Work item ::
Copy out word for word the lines from the one with "Серпень 2025" to the one with "Травень 2024", both included, and nothing else.

Excerpts from a dataset
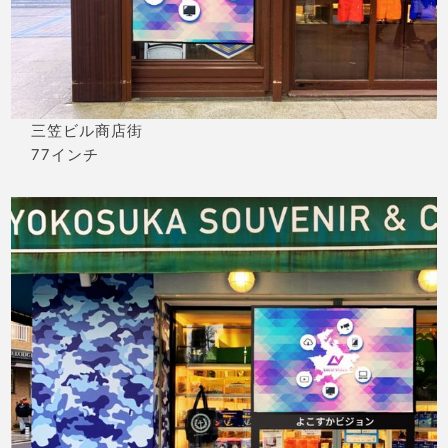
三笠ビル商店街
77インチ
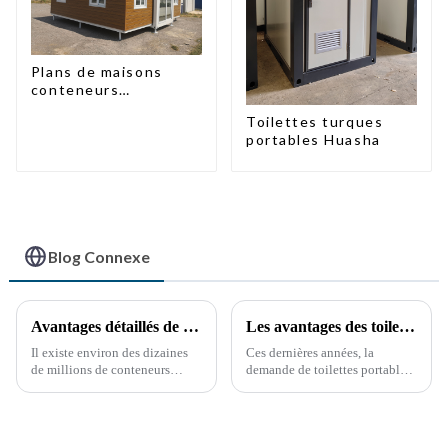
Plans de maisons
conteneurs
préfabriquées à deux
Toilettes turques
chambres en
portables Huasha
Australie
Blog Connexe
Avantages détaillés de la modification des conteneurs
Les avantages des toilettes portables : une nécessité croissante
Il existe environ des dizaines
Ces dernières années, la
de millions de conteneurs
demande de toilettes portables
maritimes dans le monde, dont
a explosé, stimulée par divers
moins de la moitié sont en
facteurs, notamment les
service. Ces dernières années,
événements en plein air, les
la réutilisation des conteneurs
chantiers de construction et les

==

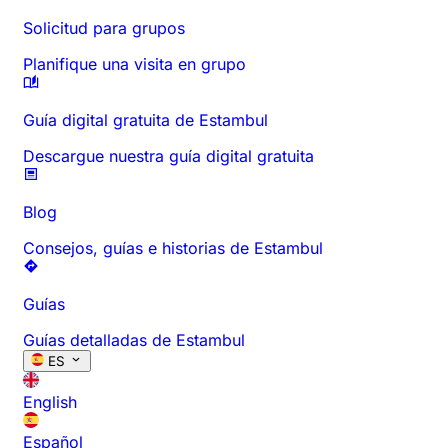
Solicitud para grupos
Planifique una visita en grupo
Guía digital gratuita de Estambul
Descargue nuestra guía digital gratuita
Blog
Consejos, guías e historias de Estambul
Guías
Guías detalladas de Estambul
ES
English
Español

==

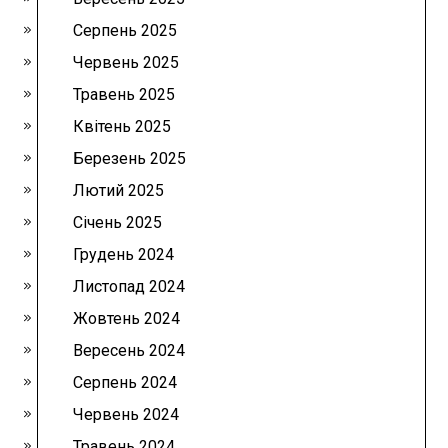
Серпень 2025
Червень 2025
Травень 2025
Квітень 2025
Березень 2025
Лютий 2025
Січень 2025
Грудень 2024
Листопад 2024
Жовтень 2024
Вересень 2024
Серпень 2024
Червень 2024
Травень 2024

Solution for this exercise ::
Серпень 2025
Червень 2025
Травень 2025
Квітень 2025
Березень 2025
Лютий 2025
Січень 2025
Грудень 2024
Листопад 2024
Жовтень 2024
Вересень 2024
Серпень 2024
Червень 2024
Травень 2024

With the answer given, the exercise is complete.